### Aim of the task
Look through the records below and copy each line that includes the word "thumb".

BEGIN Data records

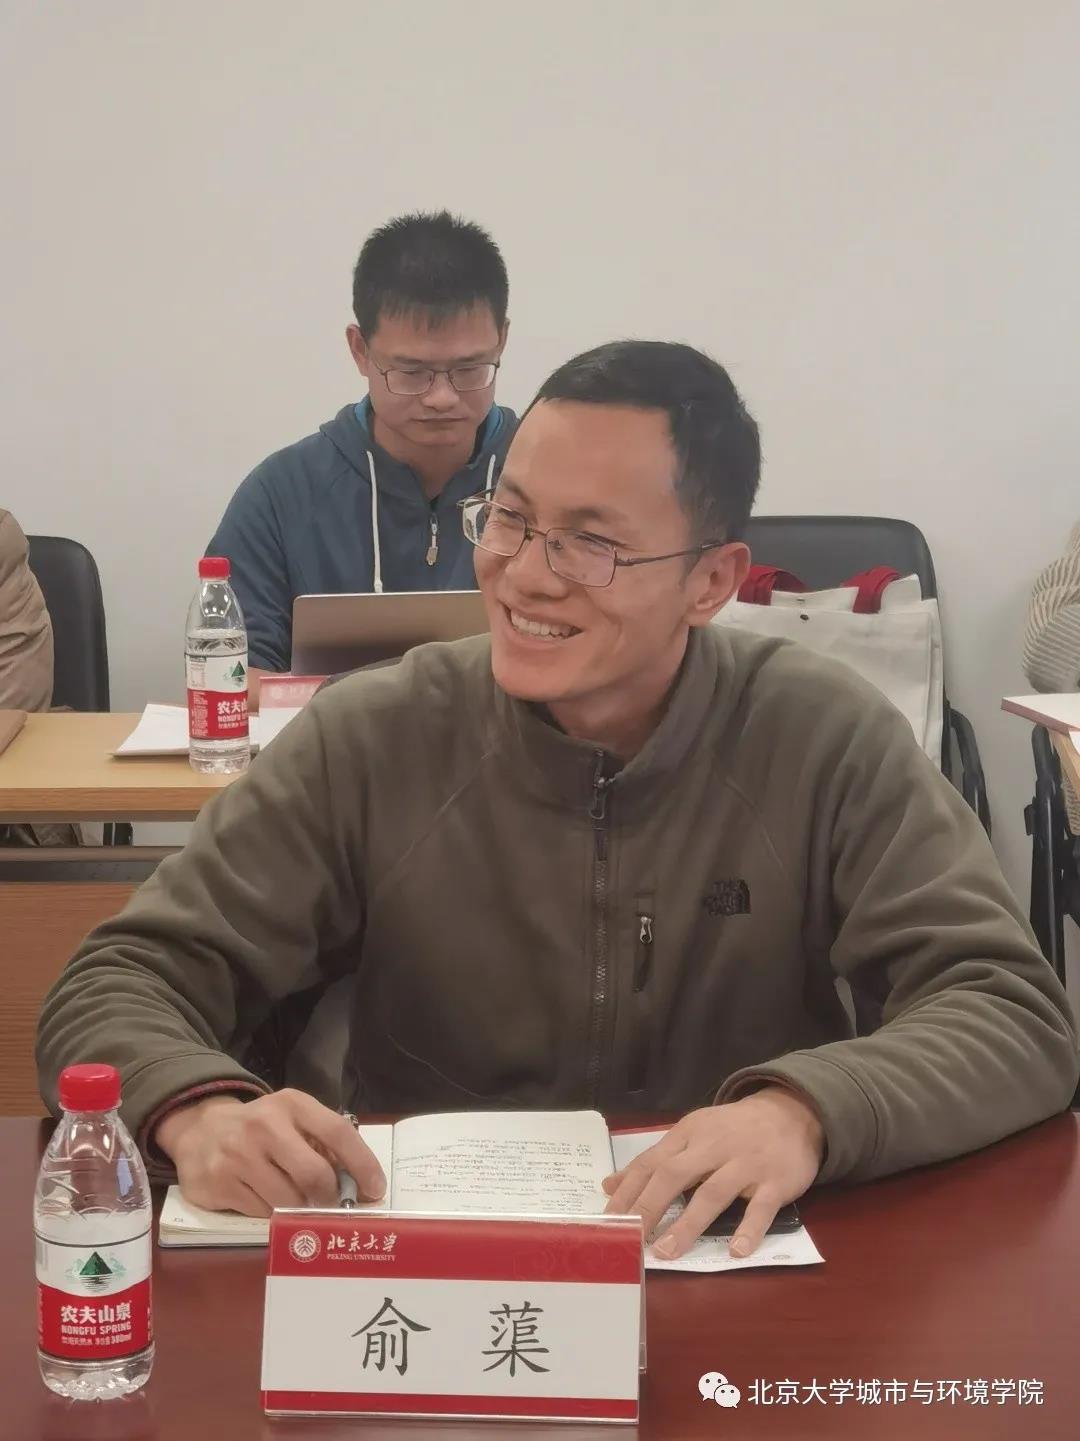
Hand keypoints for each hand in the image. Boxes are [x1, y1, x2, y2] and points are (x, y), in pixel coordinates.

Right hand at [154, 1089, 386, 1216]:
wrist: (198, 1130)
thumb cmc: (259, 1128)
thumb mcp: (291, 1119)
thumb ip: (323, 1143)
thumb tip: (359, 1184)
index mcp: (291, 1105)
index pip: (338, 1132)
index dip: (362, 1164)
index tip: (376, 1189)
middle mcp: (264, 1126)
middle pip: (314, 1175)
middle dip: (329, 1198)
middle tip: (333, 1206)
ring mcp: (238, 1156)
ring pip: (287, 1202)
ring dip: (299, 1210)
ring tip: (296, 1202)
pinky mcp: (218, 1184)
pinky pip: (261, 1214)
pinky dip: (272, 1214)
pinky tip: (265, 1199)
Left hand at [602, 1088, 823, 1258]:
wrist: (792, 1112)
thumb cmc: (734, 1129)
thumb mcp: (693, 1134)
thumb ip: (655, 1160)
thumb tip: (611, 1185)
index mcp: (690, 1133)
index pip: (652, 1162)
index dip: (629, 1190)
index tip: (609, 1219)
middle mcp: (714, 1146)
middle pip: (675, 1175)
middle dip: (650, 1206)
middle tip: (631, 1237)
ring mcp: (746, 1164)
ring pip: (713, 1193)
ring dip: (688, 1224)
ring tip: (666, 1253)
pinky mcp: (776, 1182)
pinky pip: (761, 1208)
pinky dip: (748, 1230)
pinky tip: (736, 1252)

END Data records

### Task response
thumb cmc: (259, 1128)
thumb mcp: (291, 1119)
thumb ip: (323, 1143)
thumb tip: (359, 1184)
thumb cmc: (734, 1129)
thumb mcp: (693, 1134)
thumb ip: (655, 1160)
thumb tip: (611, 1185)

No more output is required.